Starting up a t-shirt business like everyone else in the world 

I will be shipping out using the Tyvek envelopes from USPS

are those waterproof? do you think an extra sealable plastic bag on the inside would be a good idea? if so, can someone point me in the direction of the exact kind? someone pointed to some 8 1/2 x 11 bags but those seem too small unless im folding the wrong way... the tyvek envelope is something like 11 x 15.

also, if using the envelopes, do you use cardboard backing? or just let the design sit in there and possibly get crumpled up.

im getting everything down, packing for shipping is what im working on now  thanks


----------



## T-BOT (Jul 24, 2006)

we use clear plastic bags with almost everything (inside ups bags).
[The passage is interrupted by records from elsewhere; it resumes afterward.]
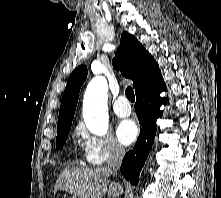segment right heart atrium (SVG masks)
Wrapping results in <instances>:
<instances>
[{
    "instance_id": "1",
    "label": "right heart atrium",
    "mask_w": 221,
    "mask_h": 198,
    "mask_svg": "<svg viewBox=\"0 0 221 198\" xmlns=\"http://www.w3.org/2000/svg\"><path fill=\"white\" fill-rule=\"evenodd\" d=\"M83 140V154L91 166H100L110 161H118L125 155V149L110 135L96 136L80 129Z\"/></svg>"
}]
</instances>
we have 2 types, a nice clear bag, and the ones like they use in the grocery stores that come in roll, these are cost effective, 1 roll has like a gazzilion bags for under $ 10 or better. Have not purchaded them in a long time... lots of bags in those rolls.


----------



## PrintMonkey (Jul 15, 2006)

Try Uline. 
We use #S-6649, says youth but I can get an adult 3XL into it.
http://www.uline.com/Browse_Listing_5550.asp?desc=Flap+Lock+Poly+Bags

Mark


----------



## T-BOT (Jul 24, 2006)

FullRiot said:


> im getting everything down, packing for shipping is what im working on now  thanks


a plastic heat seal machine is good to have too.


----------



## silverbolt (Aug 11, 2005)

I too am looking into packing and shipping at the moment. What are the rest of you using? I am looking to use the materials at no charge from the postal service but I don't have a plastic bag to put the shirt in yet. I am requesting any links from anyone out there.
Silverbolt


----------



## hongkongdmz (Jun 29, 2006)

I'd like to have my own product designs for packaging. Not sure of the additional cost yet though.


----------



## Rodney (Nov 3, 2004)

I use the tyvek bags from USPS and they are weather "resistant", but I'm not sure if they are "water proof". Havne't had any issues with them though in this regard.

I also use plastic bags to seal the shirts in.

You can get some from uline.com in many different sizes.


----------



## Vtec44 (Apr 24, 2006)

Like Rodney, I also use plastic bags to seal the shirts inside regardless of what shipping material I use outside.


----------